For anyone who read Walter Isaacson’s biography of Musk or watched any of the interviews he’s given in the past few years, the testimony felt like a greatest hits reel. The same grievances, the same timeline, the same sense of personal betrayal. But hearing it in a courtroom, with a judge and opposing counsel watching, adds a layer of consequence that a podcast interview never has.

Musk’s version of events goes like this: He and Altman bonded over a shared fear that Google — specifically DeepMind — would get to artificial general intelligence first and do something reckless with it. They founded OpenAI in 2015 as a non-profit to keep AGI development open and safe. Musk poured in millions, recruited top talent, and lent his name and credibility. Then, somewhere along the way, Altman and the board decided to pivot toward a for-profit model, chasing revenue and partnerships with Microsoft. Musk felt blindsided, then betrayed.

The counter-narrative from OpenAI’s legal team is that Musk was never as central as he claims. They’ve pointed to his erratic involvement, his desire to merge OpenAI into Tesla, and his eventual departure after failing to secure majority control. In their telling, Musk wanted to own the AGI project, not just fund it. When he couldn’t, he walked away and now wants to litigate the breakup retroactively.

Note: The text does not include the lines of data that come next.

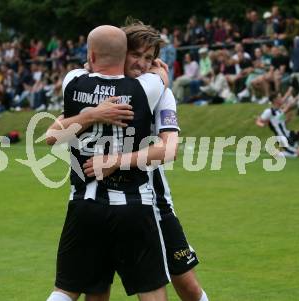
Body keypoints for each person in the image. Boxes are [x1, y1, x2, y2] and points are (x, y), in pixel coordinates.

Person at [47, 21, 209, 301]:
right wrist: (93, 114)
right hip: (118, 204)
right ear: (122, 53)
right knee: (99, 290)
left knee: (187, 284)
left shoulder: (160, 93)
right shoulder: (115, 86)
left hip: (154, 201)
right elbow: (53, 133)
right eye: (137, 55)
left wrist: (117, 160)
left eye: (150, 58)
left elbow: (169, 149)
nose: (143, 64)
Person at [256, 90, 299, 157]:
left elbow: (282, 123)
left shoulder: (279, 111)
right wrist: (261, 124)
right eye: (280, 97)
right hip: (282, 138)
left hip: (288, 133)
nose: (282, 99)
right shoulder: (269, 111)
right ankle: (277, 154)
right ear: (275, 100)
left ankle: (294, 146)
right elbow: (258, 121)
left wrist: (288, 119)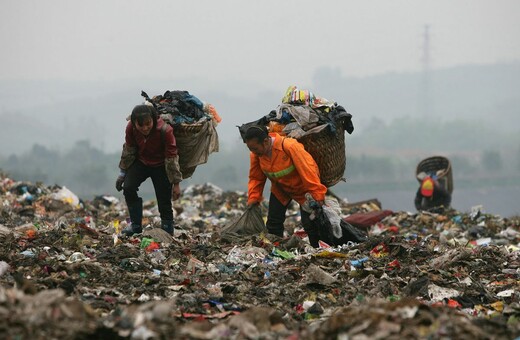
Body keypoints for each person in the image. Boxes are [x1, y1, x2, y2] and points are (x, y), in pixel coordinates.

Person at [244, 125, 327, 247]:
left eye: (255, 148)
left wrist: (317, 195)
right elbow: (256, 178)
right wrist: (253, 198)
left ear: (266, 141)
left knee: (310, 224)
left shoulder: (289, 146)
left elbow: (308, 170)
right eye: (250, 149)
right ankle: (275, 250)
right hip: (281, 189)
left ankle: (316, 250)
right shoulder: (256, 155)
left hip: (303, 190)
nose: (253, 152)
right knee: (273, 222)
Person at [116, 104, 183, 236]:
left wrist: (176, 184)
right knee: (128, 188)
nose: (145, 128)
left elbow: (171, 158)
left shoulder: (165, 130)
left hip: (161, 165)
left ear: (153, 119)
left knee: (164, 198)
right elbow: (128, 150)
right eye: (141, 125)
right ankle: (135, 225)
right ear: (135, 124)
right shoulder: (131, 128)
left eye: (148, 124)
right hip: (141, 162)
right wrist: (122, 174)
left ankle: (167, 229)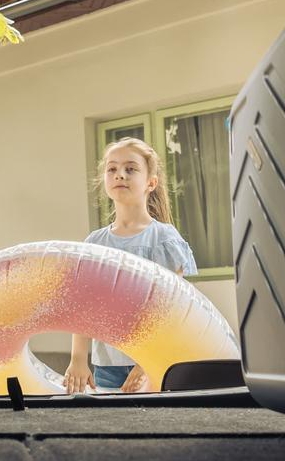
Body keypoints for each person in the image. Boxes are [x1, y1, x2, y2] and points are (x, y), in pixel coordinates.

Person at [64, 136, 197, 394]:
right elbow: (82, 304)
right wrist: (78, 359)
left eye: (130, 168)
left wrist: (148, 363)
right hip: (108, 367)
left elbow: (173, 311)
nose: (119, 175)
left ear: (151, 182)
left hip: (157, 363)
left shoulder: (165, 239)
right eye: (111, 169)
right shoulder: (95, 243)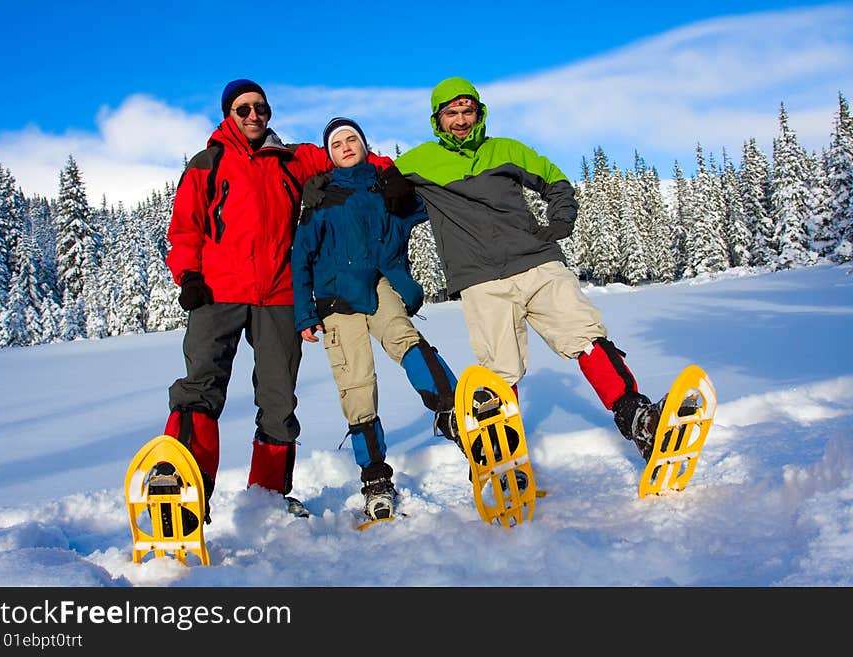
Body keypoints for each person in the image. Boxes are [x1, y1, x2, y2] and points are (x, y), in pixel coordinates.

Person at [386, 76, 670, 461]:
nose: (460, 119)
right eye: (451, 112)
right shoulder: (418, 162)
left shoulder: (507, 150)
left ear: (478, 112)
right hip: (480, 281)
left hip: (536, 264)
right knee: (500, 371)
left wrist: (558, 223)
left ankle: (637, 417)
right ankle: (504, 454)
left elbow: (556, 181)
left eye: (467, 110)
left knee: (585, 336)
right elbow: (368, 184)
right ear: (438, 119)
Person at [162, 80, 395, 525]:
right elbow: (185, 227)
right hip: (218, 292)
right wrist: (188, 275)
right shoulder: (206, 164)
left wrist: (388, 173)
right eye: (243, 108)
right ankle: (182, 489)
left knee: (278, 398)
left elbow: (347, 155)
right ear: (228, 113)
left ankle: (267, 496)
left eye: (260, 108)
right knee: (200, 387)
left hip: (280, 295)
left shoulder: (293, 158)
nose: (253, 116)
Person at [291, 117, 459, 521]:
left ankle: (454, 413)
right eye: (337, 143)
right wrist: (303, 314)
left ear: (366, 146)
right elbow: (300, 258)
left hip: (379, 285)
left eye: (352, 139)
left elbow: (431, 204)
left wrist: (406, 189)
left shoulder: (384, 187)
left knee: (405, 338)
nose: (346, 146)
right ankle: (375, 476)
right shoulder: (322, 197)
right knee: (356, 383)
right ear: (328, 155)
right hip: (334, 299)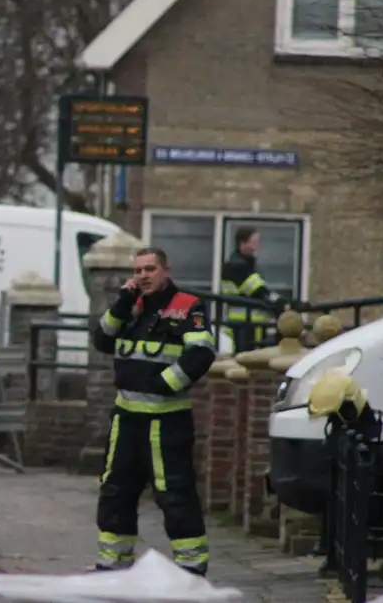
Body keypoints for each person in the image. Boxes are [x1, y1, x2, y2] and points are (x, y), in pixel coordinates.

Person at [91, 246, 217, 575]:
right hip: (126, 420)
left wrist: (163, 383)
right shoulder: (129, 308)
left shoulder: (187, 306)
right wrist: (121, 304)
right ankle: (112, 565)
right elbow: (102, 340)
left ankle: (191, 570)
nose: (144, 276)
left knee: (174, 494)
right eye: (139, 270)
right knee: (115, 489)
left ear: (165, 270)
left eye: (150, 269)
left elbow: (201, 353)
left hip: (166, 420)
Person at [308, 371, 383, 576]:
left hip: (358, 484)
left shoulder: (362, 421)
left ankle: (343, 558)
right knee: (337, 504)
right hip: (340, 483)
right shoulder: (339, 424)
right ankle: (334, 554)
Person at [221, 227, 288, 352]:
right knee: (246, 358)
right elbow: (258, 290)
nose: (257, 246)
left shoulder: (244, 264)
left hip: (250, 322)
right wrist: (281, 302)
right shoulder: (237, 266)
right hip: (245, 322)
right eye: (254, 242)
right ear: (243, 243)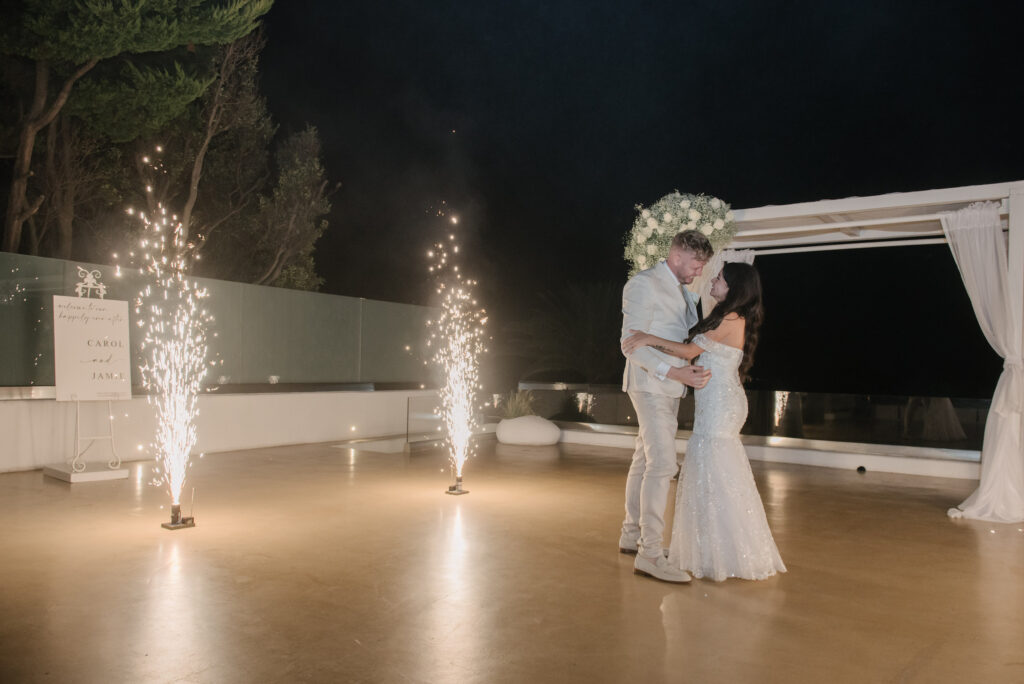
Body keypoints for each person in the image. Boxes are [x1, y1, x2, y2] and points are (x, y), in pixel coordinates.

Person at [623, 262, 786, 581]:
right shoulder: (729, 316)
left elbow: (687, 352)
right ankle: (713, 548)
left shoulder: (731, 317)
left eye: (720, 278)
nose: (713, 280)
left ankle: (724, 552)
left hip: (720, 405)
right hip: (718, 401)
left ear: (734, 287)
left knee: (716, 473)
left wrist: (646, 338)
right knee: (714, 473)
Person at [619, 230, 713, 584]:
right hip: (651, 383)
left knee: (645, 460)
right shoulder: (644, 284)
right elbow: (631, 344)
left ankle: (632, 535)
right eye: (697, 263)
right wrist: (674, 371)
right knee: (662, 465)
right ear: (678, 255)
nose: (699, 271)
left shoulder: (679, 288)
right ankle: (651, 554)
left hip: (667, 386)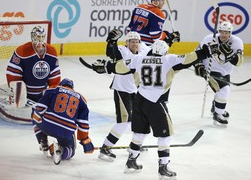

What struck me about Tuesday’s testimony wasn’t so much the content as the tone. Musk seemed genuinely frustrated, almost wounded, as he described the falling out. This is a guy who has been sued by the SEC, roasted by regulators, and attacked by short sellers — but this case feels personal in a different way. It’s not about money or stock price. It’s about a friendship that soured and a vision that got hijacked, at least in his mind.

The trial is far from over, and there’s a lot of evidence yet to be presented. But watching Musk relitigate an old friendship on the stand, I couldn’t shake the feeling that both sides are probably right about some things and wrong about others. OpenAI did pivot hard from its original non-profit mission. Musk did have a history of wanting to pull projects toward Tesla. The truth is probably somewhere in the messy middle.

Still, it’s a hell of a story to watch unfold in real time. And for once, the court of public opinion isn’t the only one listening.